The one bad thing about going this late in the year is that most of the waterfalls were turned off. I guess the Forest Service turns off the tap sometime in September every year.  It was a little disappointing, but my feet stayed dry.
There was one waterfall still working.  Apparently it's called Stewart Cascades or something like that.  It was pretty.  If there's one reason to hike this trail again, that's it.  I'd like to see it when the Forest Service turns the water on all the way.
It didn't take too long to get back to the car, but with all the switchbacks it was a little depressing to walk a mile and still not appear to be any closer to the bottom.

The parking lot was full when I left, and there were cars parked all up and down the road for at least a quarter mile.  And people laughed at me when I said I planned to get there at 5:30.

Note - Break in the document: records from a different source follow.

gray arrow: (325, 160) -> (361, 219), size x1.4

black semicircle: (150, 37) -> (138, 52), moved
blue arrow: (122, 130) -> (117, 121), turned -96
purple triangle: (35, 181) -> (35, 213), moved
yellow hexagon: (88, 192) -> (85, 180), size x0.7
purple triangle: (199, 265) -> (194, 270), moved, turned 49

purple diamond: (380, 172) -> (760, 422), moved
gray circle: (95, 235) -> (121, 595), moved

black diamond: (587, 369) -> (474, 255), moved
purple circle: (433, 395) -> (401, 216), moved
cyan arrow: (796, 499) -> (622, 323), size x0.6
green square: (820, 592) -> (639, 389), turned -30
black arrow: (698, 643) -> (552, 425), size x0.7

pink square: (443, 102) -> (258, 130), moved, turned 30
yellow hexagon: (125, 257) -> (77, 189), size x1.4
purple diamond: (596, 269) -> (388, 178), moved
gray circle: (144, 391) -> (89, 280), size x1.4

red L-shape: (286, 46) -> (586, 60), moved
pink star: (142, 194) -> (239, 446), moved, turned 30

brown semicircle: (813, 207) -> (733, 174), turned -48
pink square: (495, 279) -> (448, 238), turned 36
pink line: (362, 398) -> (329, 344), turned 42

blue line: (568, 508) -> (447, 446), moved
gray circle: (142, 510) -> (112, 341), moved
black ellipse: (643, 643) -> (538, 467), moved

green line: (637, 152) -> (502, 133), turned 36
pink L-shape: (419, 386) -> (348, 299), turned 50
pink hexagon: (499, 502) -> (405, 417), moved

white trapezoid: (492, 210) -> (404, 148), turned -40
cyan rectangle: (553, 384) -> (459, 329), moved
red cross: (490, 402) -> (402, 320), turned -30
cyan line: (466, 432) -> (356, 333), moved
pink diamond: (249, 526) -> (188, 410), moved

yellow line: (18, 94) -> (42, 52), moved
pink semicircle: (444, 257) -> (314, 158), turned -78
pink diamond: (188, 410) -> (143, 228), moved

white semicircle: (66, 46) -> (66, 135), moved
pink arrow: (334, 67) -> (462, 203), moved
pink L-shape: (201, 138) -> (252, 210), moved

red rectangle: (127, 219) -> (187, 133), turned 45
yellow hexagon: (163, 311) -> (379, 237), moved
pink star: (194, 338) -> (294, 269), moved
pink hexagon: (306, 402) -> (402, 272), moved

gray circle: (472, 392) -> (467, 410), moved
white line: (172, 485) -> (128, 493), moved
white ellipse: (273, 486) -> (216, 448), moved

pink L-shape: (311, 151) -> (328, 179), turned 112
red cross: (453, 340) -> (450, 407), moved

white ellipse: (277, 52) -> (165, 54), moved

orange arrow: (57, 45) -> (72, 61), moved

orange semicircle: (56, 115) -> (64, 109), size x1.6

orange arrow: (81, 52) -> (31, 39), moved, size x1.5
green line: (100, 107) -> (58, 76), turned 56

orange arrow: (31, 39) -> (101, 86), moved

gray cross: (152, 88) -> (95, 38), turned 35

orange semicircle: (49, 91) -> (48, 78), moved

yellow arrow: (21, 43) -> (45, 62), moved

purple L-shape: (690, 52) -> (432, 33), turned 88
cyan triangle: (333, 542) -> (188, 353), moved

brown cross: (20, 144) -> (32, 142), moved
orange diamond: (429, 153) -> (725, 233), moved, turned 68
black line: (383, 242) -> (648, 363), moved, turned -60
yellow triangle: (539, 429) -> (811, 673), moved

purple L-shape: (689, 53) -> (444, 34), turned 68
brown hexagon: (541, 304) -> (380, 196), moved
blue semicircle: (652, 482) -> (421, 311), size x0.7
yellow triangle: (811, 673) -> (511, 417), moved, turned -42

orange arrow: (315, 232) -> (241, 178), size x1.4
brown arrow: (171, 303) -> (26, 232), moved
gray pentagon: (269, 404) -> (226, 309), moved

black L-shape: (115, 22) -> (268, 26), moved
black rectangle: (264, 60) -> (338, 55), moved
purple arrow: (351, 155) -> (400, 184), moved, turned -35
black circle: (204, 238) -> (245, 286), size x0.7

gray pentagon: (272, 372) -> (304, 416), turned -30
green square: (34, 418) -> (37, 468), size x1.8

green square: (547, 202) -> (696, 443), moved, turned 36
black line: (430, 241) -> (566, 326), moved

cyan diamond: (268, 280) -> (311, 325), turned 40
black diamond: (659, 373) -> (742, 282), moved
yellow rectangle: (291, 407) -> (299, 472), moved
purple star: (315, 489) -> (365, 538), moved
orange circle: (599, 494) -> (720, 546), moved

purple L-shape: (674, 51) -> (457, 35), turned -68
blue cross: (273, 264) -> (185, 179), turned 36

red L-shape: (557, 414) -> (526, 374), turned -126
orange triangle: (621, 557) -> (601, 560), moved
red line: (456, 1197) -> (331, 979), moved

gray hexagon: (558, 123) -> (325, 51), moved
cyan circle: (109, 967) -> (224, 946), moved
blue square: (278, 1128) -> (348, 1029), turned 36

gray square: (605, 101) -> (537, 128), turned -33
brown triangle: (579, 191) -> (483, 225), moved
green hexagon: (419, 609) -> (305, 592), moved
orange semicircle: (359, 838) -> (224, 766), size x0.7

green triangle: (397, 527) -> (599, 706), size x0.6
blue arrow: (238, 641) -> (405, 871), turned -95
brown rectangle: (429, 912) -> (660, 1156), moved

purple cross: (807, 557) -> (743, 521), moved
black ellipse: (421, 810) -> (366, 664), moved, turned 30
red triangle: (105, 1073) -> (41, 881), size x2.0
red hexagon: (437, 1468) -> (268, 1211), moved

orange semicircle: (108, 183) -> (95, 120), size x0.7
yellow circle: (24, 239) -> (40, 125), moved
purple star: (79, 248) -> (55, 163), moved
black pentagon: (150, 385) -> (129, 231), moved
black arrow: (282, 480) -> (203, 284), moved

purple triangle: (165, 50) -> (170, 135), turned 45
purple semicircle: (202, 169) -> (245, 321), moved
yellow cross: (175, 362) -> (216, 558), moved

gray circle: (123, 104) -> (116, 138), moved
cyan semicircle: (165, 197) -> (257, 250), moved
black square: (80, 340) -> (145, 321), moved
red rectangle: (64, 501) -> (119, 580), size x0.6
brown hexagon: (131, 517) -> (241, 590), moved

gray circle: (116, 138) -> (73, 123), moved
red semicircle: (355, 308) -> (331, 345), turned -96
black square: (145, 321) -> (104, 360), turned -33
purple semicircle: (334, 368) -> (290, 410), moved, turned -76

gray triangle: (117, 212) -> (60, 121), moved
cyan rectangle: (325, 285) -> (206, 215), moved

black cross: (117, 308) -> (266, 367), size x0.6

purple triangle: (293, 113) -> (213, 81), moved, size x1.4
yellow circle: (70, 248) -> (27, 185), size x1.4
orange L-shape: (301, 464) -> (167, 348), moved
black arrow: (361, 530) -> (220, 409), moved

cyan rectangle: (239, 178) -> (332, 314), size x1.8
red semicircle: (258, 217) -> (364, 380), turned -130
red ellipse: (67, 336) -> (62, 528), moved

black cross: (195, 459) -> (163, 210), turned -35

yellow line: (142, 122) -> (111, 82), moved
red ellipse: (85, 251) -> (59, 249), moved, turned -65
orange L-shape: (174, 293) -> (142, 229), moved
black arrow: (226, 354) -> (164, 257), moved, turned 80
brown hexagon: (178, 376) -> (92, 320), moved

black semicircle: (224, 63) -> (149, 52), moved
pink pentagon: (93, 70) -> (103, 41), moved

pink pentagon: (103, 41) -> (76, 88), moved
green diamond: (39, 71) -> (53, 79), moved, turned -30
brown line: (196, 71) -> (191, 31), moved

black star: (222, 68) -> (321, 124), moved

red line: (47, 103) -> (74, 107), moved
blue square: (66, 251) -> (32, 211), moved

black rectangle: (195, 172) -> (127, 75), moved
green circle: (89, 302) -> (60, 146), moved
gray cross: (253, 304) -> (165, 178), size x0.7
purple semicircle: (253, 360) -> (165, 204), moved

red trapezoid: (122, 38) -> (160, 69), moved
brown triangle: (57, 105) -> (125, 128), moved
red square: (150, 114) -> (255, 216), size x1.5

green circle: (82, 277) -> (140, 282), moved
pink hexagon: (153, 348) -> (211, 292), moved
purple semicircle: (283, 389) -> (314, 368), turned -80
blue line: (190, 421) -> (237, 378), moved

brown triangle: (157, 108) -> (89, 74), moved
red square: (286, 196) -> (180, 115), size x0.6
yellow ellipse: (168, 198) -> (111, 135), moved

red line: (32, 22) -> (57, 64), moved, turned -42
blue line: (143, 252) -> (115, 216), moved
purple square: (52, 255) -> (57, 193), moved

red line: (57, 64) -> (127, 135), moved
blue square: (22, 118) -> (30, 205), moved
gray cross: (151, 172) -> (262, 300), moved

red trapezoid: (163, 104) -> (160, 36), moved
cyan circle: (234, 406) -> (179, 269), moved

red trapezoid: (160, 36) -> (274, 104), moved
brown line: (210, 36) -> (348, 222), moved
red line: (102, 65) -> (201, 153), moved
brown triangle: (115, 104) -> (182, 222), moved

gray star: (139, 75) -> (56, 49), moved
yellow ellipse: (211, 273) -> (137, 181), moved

Oh, another interesting thing about the hike: I decided to take my HAM radio with me. There's a volunteer group (TERT) that spends the weekends at each trailhead and up near Emerald Lake and they help people who need help and radio for more help if someone needs to be helicoptered off or anything.  I was interested to hear their conversations. It turns out that their conversations weren't all that interesting.  But, as a bonus, I think people thought I was some sort of official-type person with my radio.  One group asked if I was with Search and Rescue. I was going to tell them that I was just with "Search", and that I left the "Rescue" to people who knew what they're doing.  But I didn't actually think of that for 1/4 mile, and it really wouldn't have been that funny anyway.

In summary (finally), I hiked 11.5 miles and climbed about 3,700 vertical feet to a point a bit past Emerald Lake.  And I realized that there are more reasons to climb a mountain than just reaching the peak.